__YOUR OBJECTIVE__:
Pick up the excerpt below on mental health assessments for children entering care and continue it from its last sentence.

__DOCUMENT EXCERPT__:
-=-=-=-=-

Current statutory guidance states that children must receive a physical health assessment when entering care, whereas it is recommended that their emotional well-being should be evaluated by what is called a strengths and difficulties questionnaire. That is widely regarded as inadequate. The latest figures I saw suggested that around only 70% of children in England entering care had these questionnaires completed for them. As we have already heard this afternoon, children entering care often exhibit challenging behaviour resulting from their experiences before entering care, usually to do with abuse and neglect. Moreover, these questionnaires are completed by foster carers, who I am sure are doing their absolute best but who may have little or no training in mental health.
The point of my amendment is that these assessments really should be conducted by professionals with specialist knowledge of the therapeutic needs of children in the care system and how they should be met. The point I most want to emphasise is that the introduction of these mental health assessments for children in care is the first and most basic step towards improving their mental health. However, it is only that. They are a mechanism and not an end in itself. We want to see that these assessments ensure that children in care receive the right support and interventions to deal with their mental health and emotional needs.

-=-=-=-=-

(Data records)

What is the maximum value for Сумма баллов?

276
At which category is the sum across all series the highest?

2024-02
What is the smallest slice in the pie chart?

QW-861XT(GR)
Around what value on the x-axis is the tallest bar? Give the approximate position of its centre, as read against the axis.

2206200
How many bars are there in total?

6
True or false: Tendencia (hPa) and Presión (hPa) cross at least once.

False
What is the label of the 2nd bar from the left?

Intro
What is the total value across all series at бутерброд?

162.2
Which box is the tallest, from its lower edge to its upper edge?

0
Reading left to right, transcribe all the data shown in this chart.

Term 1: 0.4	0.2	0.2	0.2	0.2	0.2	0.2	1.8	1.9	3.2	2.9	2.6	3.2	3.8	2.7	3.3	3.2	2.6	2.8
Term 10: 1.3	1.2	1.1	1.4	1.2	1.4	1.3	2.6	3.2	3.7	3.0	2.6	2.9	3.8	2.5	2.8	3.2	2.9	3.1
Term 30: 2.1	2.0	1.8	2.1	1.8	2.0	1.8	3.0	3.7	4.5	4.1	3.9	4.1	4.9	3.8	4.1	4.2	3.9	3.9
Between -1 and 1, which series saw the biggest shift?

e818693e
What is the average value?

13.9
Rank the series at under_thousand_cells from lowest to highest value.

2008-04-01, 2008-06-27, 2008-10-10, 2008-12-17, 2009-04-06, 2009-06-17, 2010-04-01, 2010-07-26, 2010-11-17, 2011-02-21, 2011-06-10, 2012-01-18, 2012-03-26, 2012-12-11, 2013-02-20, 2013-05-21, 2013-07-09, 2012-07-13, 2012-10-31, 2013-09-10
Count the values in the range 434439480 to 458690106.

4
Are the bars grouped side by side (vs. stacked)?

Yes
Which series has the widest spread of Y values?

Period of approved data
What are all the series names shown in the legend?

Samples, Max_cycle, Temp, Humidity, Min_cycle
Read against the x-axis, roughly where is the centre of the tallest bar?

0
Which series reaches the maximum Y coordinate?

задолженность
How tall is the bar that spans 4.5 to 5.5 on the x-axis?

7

-=-=-=-=-

__REPLY__:
This could include a range of things, such as peer support, group working, play or art therapy, counselling or a referral to CAMHS. I was encouraged to hear the Minister say earlier in the debate that access to CAMHS should be based on clinical need. That is absolutely right. However, at the moment, there is precious little evidence that that is happening.
The Minister also quite rightly raised Future in Mind, an excellent report that holds much promise if it is implemented properly. However, recent research by the NSPCC about the local transformation plans, which are the mechanism for implementing Future in Mind, reveals that just 14% of plans contained an adequate needs assessment for children who had been abused or neglected. There is a lot more to do.
As to Amendment 34, much of what I have already said applies. The amendment would introduce a duty to promote children’s physical and mental health and emotional well-being, including a requirement for a designated health professional. Currently, clinical commissioning groups are required to have access to the expertise of a designated doctor and nurse for children in care, whose role is to assist commissioners in fulfilling their responsibility to improve the health of children in care. However, this is not underpinned by primary legislation.
The duty to safeguard and promote the welfare of children in care should also include a particular duty to promote that child’s physical and mental health and their emotional well-being in line with the existing requirement to promote the child’s educational achievement. The two are inextricably linked; a point that was made very clearly by the noble Lord, Lord O’Shaughnessy. All the research tells us that levels of well-being impact on educational attainment and can predict future health, mortality, productivity and income outcomes. There is an awful lot at stake here.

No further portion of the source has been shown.